◆ **Work required**
Which lines in the records below contain the word "Accept"? Report each of them.

Extracted records:
Start of Block
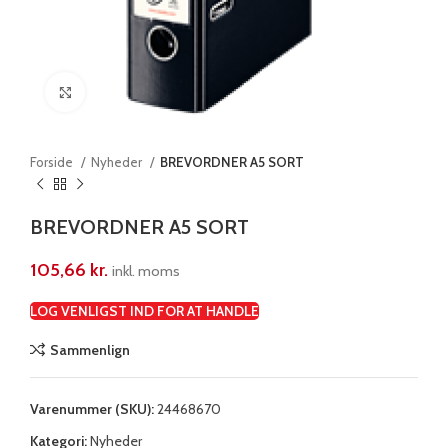
Klik for at forstørre
Forside
Nyheder
BREVORDNER A5 SORT
BREVORDNER A5 SORT
105,66
kr.
inkl. moms
LOG VENLIGST IND FOR AT HANDLE
Sammenlign
Varenummer (SKU):
24468670
Kategori:
Nyheder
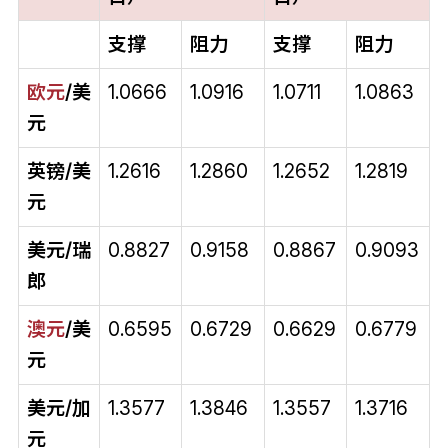
支撑
阻力
支撑
阻力
欧元
/美
1.0666
1.0916
1.0711
1.0863
元
英镑/美
1.2616
1.2860
1.2652
1.2819
元
美元/瑞
0.8827
0.9158
0.8867
0.9093
郎
澳元
/美
0.6595
0.6729
0.6629
0.6779
元
美元/加
1.3577
1.3846
1.3557
1.3716
元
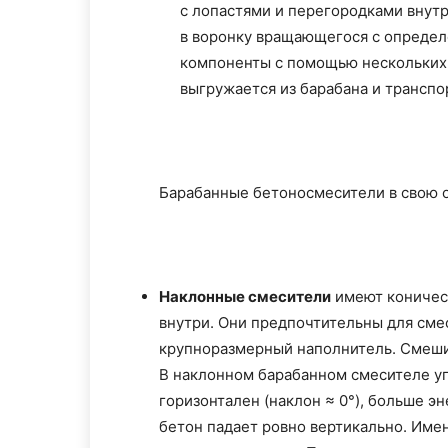
с лопастями и перегородками внут
в воронку вращающегося с определ
компоненты с помощью нескольких 
выгружается из барабана и транспо
Барабанные бетоносмесители в свою о
Наклонные смесители
имеют коничес
внутри. Они предпочтительны для см
крупноразмерный наполнитель. Смеши
В наклонном барабанном смесителе уг
горизонтален (наклон ≈ 0°), больше эн
бетон падает ровно вертикально. Име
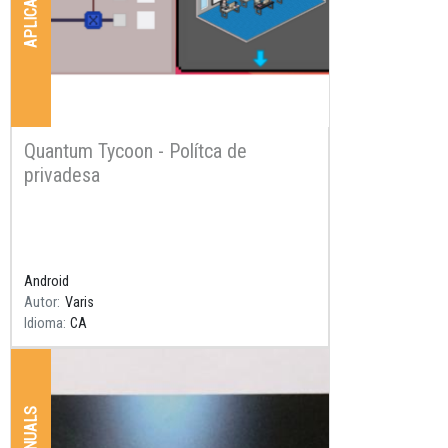
APLICACIONS
Quantum Tycoon - Polítca de
privadesa
Resum
Android
Autor
Varis
Idioma
CA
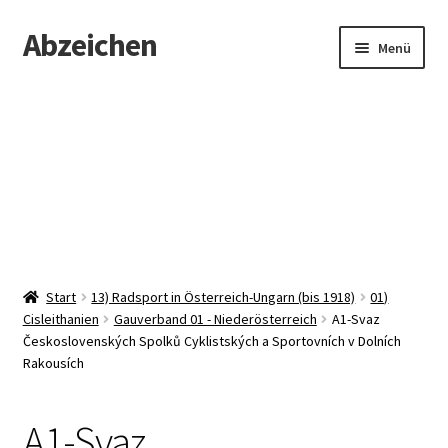
Abzeichen
Zur
Zum
Menü
Navigation
Inhalt
springen
springen
Startseite
Abzeichen
Kontakt
Start
13) Radsport in Österreich-Ungarn (bis 1918)
01)
Cisleithanien
Gauverband 01 - Niederösterreich
A1-Svaz
Československých Spolků Cyklistských a Sportovních v Dolních
Rakousích
A1-Svaz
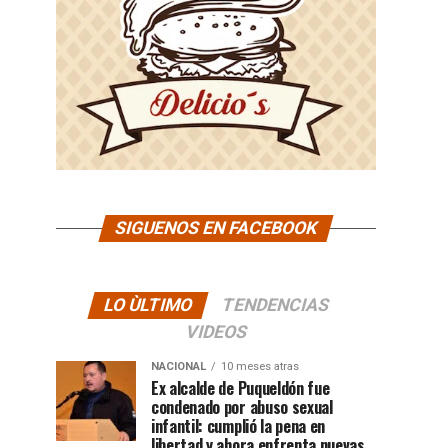
SIGUENOS EN FACEBOOK
LO ÙLTIMO
TENDENCIAS
VIDEOS
NACIONAL
10 meses atras
Ex alcalde de Puqueldón fue
condenado por abuso sexual
infantil: cumplió la pena en
libertad y ahora enfrenta nuevas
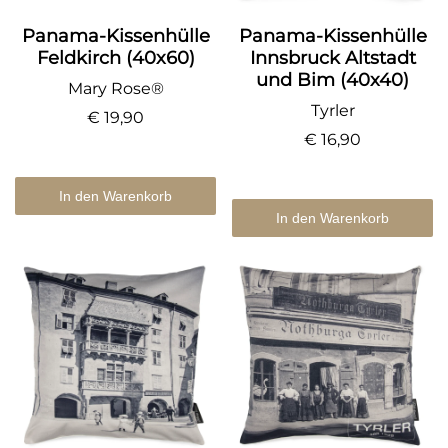
Panama-Kissenhülle
Panama-Kissenhülle
Feldkirch (40x60)
Innsbruck Altstadt
und Bim (40x40)
Mary Rose®
Tyrler
€ 19,90
€ 16,90
In den Warenkorb
In den Warenkorb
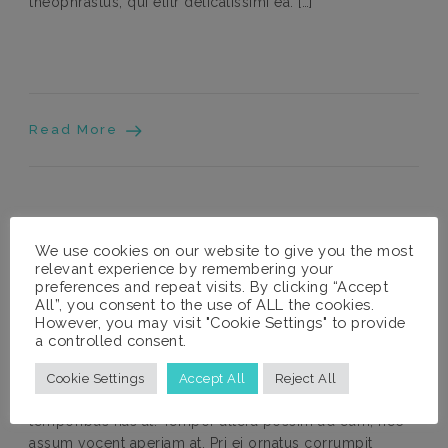
theophrastus, qui elitr delicatissimi ea. […]
Read More
We use cookies on our website to give you the most
Featured Image Right
relevant experience by remembering your
preferences and repeat visits. By clicking “Accept
On May 31, 2016
All”, you consent to the use of ALL the cookies.
However, you may visit "Cookie Settings" to provide
Lorem ipsum dolor sit amet, ei ponderum principes
a controlled consent.
sententiae mei, liber accusam indoctum te has. Est
aeterno prodesset et. Ius graeci numquam et. Pri primis
Cookie Settings
Accept All
Reject All
verear ea, tota nihil aeterno cum ne, vivendum
temporibus has at. Tempor altera possim ad eum, nec
assum vocent aperiam at. Pri ei ornatus corrumpit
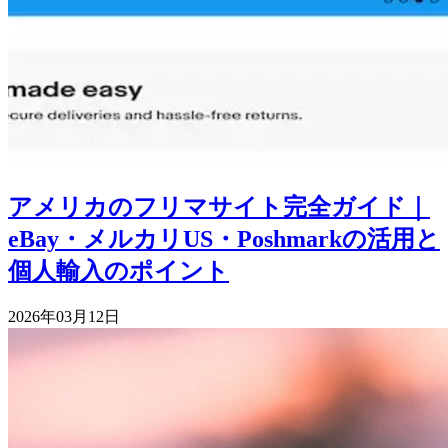
アメリカのフリマサイト完全ガイド｜
eBay・メルカリUS・Poshmarkの活用と
個人輸入のポイント
2026年03月12日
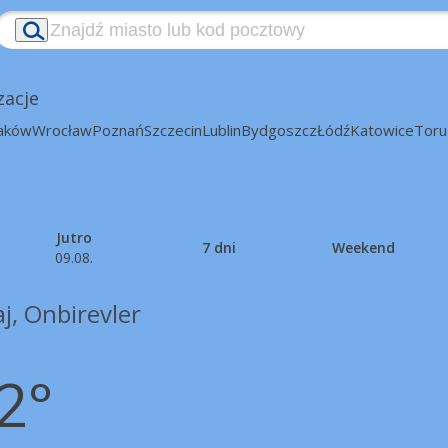
zacje
aków
Wrocław
Poznań
Szczecin
Lublin
Bydgoszcz
Łódź
Katowice
Toru
Jutro
7 dni
Weekend
09.08.
j, Onbirevler
2°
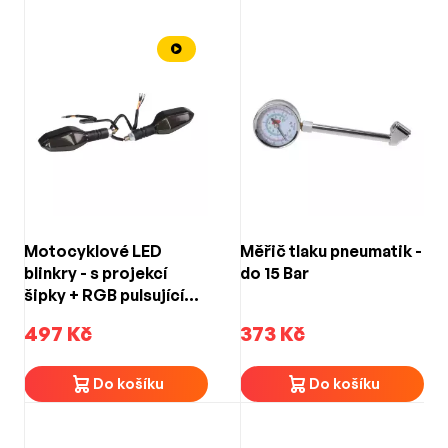
Motocyklové LED
Měřič tlaku pneumatik -
blinkry - s projekcí
do 15 Bar
šipky + RGB pulsující
efekt (145 × 41 × 40
497 Kč
373 Kč
mm)
Do košíku
Do košíku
End of Block
◆ **Task answer**
preferences and repeat visits. By clicking “Accept
Accept All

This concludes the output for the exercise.